Today, for the first time, I had to duplicate an audio CD on my iBook.
My server’s CD writer has been shot for quite some time now and I haven’t yet had the need to do this kind of thing so I had no idea how to go about it.
Well, obviously I knew I could use cdda2wav and cdrecord just like on the Linux server, but I knew there had to be a way to do it which was more Mac-oriented (i.e. a mouse-engineering approach).
It turns out there is such a way but, contrary to what I’ve come to expect from this platform, it is not all that obvious, it doesn’t even involve the Disk Utility, but instead iTunes and some preferences tweaking.
I guess they don’t like people duplicating disks, but I don’t like using my original discs on the car stereo either…
So I googled for it and I came up with one page that explained how to do it in several ways, including the good old-fashioned mouse-engineering way.

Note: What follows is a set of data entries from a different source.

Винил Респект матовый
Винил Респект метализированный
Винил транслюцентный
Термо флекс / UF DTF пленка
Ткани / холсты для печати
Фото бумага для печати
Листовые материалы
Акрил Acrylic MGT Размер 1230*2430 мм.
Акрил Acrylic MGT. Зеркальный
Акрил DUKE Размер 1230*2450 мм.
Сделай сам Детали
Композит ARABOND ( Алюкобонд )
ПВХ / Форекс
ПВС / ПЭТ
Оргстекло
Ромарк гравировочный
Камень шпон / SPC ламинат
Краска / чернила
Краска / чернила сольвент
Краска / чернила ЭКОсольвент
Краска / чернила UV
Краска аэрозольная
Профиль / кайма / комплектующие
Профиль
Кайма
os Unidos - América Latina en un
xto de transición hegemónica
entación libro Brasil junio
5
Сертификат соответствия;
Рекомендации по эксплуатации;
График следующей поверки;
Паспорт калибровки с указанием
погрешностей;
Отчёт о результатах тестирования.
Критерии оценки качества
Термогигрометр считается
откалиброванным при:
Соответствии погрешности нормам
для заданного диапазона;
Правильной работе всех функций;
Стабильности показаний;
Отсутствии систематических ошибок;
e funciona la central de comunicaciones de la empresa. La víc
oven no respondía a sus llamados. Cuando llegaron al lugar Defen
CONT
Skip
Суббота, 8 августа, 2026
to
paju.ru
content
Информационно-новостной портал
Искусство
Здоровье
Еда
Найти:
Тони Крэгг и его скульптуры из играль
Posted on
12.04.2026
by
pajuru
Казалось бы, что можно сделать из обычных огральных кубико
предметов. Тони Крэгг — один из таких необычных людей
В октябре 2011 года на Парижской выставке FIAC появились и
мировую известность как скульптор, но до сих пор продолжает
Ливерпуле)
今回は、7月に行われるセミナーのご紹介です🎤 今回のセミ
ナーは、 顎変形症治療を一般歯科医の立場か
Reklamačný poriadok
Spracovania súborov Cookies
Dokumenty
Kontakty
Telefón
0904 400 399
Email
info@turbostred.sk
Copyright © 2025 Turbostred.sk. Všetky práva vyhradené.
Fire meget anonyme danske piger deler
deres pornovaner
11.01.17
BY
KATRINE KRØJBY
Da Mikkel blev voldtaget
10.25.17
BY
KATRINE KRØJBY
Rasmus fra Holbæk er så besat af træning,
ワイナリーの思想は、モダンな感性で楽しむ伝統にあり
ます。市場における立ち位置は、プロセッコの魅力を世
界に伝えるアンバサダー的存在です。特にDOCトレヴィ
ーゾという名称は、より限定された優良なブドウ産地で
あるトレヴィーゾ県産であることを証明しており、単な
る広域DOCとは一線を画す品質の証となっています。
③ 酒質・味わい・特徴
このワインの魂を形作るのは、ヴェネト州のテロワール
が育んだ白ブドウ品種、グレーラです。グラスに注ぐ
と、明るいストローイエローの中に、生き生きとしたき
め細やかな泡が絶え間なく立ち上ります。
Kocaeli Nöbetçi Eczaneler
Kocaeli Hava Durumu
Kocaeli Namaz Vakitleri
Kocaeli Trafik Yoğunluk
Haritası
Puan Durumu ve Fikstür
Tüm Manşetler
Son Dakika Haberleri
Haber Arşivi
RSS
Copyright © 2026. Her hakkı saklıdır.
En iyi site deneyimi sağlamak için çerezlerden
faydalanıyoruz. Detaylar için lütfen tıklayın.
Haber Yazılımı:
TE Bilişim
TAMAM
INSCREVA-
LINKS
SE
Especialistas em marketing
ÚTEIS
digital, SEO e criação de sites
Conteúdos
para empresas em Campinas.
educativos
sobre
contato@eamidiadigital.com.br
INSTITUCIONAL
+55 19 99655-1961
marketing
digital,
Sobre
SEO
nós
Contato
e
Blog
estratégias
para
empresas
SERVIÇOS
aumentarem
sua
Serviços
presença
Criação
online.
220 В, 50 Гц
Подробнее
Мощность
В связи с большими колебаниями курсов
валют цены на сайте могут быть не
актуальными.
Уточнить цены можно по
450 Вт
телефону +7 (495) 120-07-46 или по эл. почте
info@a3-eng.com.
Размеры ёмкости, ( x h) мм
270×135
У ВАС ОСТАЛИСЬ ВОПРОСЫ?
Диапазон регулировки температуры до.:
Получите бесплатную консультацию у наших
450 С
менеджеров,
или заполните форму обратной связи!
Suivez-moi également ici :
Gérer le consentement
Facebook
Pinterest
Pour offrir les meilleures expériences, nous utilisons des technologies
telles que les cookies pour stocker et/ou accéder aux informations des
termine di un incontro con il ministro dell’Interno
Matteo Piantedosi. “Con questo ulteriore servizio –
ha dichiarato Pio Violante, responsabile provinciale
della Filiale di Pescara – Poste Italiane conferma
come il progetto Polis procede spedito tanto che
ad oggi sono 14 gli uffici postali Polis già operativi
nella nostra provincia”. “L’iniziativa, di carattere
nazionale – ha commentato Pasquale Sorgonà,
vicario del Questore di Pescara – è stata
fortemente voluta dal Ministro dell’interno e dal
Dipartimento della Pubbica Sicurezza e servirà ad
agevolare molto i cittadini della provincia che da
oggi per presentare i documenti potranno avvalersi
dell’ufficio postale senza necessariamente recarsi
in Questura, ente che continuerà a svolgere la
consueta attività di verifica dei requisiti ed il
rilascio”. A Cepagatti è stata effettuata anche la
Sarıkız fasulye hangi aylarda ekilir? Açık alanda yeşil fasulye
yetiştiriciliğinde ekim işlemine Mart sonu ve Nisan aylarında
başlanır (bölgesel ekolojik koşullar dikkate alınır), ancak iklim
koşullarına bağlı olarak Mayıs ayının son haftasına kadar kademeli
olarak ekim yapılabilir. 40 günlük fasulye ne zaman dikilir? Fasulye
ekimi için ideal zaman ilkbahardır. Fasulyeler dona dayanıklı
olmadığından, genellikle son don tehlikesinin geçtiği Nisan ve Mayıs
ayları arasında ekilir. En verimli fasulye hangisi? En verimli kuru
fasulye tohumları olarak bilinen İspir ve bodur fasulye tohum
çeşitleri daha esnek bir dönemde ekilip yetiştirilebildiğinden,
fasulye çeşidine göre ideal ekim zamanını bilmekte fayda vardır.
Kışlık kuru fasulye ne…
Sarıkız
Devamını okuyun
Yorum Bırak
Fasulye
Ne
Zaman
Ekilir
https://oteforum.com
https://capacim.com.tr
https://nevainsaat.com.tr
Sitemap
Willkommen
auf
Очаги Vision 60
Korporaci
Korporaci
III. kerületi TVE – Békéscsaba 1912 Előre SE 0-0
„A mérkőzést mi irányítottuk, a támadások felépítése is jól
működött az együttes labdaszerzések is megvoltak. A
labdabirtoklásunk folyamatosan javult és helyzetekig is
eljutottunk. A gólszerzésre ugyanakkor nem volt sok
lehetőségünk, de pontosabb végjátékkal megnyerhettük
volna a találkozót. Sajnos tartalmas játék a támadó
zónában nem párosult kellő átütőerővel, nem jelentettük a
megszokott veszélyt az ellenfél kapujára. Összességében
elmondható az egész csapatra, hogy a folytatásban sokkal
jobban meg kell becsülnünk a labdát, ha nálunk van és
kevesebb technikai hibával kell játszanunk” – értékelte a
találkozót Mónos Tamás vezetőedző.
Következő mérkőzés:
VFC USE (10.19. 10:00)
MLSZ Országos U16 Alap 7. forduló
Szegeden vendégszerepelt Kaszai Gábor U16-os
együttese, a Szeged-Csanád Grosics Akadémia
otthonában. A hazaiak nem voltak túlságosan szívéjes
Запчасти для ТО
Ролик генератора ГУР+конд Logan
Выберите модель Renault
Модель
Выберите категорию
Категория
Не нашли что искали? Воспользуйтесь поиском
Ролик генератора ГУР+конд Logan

Since the page is rather long and contains loads of other stuff I’ll summarize it here for future reference:
- Insert the original disk on the drive and either wait for iTunes to open automatically or fire it up yourself;
- Open the preferences page of iTunes and on the Importing pane choose “Import Using: AIFF Encoder”;
- Still in the preferences go to the Burning pane and choose “Disk Format: Audio CD”, “Gap Between Songs: none” and de-select “Use Sound Check”;
- Import the CD in the usual way;
- Insert the blank CD on the drive;
- Burn the CD on the usual way;
- Delete the songs from iTunes and if you really want them on your Mac import them again with your preferred encoder which probably compresses them and doesn’t waste so much space.
This procedure is a bit more detailed than the one on the page I mentioned earlier and it does work for me.
You get an identical copy of the CD that’s even recognizable on CDDB.